Published Catalogue Text: Stone Sculptures: The Greek, Roman and Etruscan Collections of the Harvard University Art Museums , written 1990
41
Head of a Long-Faced Philosopher
The surfaces are very water-worn. A section of the left rear of the head was damaged and restored in antiquity. The restoration is now missing, but the dowel remains.
This head could be a portrait of a late Antonine or Severan man of intellect in the traditions of Attic art in the fourth century B.C. The head had been compared with a supposed likeness of Aristippos, a sophist from Cyrene who lived about 435 to 360 B.C., was a predecessor of Epikouros, and a pupil of Socrates in Athens. Aristippos, identified by Karl Schefold, appears on a small double herm in Berlin; the other half of the herm shows his daughter (Richter, 1965, 11, pp. 175-176, figs. 1015k, also 1016, 1017).
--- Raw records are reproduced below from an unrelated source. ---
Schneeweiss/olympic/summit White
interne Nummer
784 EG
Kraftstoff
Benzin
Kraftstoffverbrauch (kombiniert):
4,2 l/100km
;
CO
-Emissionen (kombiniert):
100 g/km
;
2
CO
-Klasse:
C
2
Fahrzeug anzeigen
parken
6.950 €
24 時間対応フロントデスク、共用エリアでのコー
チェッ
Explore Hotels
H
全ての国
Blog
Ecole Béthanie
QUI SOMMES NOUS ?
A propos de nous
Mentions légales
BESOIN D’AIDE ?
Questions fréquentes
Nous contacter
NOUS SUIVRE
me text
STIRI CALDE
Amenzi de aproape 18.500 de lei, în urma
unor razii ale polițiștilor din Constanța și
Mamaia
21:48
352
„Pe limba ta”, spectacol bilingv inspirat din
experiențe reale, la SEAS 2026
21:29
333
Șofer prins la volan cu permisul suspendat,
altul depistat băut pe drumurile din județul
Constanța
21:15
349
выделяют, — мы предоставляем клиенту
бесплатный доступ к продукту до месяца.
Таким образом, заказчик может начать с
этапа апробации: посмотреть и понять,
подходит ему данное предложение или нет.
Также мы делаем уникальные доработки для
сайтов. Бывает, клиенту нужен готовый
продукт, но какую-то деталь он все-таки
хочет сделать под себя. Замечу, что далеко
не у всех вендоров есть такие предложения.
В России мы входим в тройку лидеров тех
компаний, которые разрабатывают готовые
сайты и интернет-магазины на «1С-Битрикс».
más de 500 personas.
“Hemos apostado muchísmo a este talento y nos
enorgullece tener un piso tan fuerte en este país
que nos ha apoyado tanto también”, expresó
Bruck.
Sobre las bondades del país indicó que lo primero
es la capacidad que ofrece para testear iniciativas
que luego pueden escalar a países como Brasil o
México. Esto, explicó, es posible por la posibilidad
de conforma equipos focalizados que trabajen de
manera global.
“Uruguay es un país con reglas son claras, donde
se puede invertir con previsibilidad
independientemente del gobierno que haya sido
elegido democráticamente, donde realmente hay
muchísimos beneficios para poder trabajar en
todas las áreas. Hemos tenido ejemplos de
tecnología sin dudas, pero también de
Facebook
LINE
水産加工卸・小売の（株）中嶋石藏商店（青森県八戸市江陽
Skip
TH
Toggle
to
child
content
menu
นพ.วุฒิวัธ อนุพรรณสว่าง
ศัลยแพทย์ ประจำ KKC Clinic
The face of the old man in the Berlin double herm is that of a typical elder on a large Attic grave relief, such as the mourner contemplating the heroized hunter-athlete on the famous stele from the Ilissos River, in the National Museum, Athens (Diepolder, 1931, pp. 51, 59, pl. 48). The Robinson head might still be the same distinguished intellectual of the fourth century BC world, Aristippos, or someone else, but, despite its worn surfaces, the face has more individuality and character than the man in the Berlin double herm.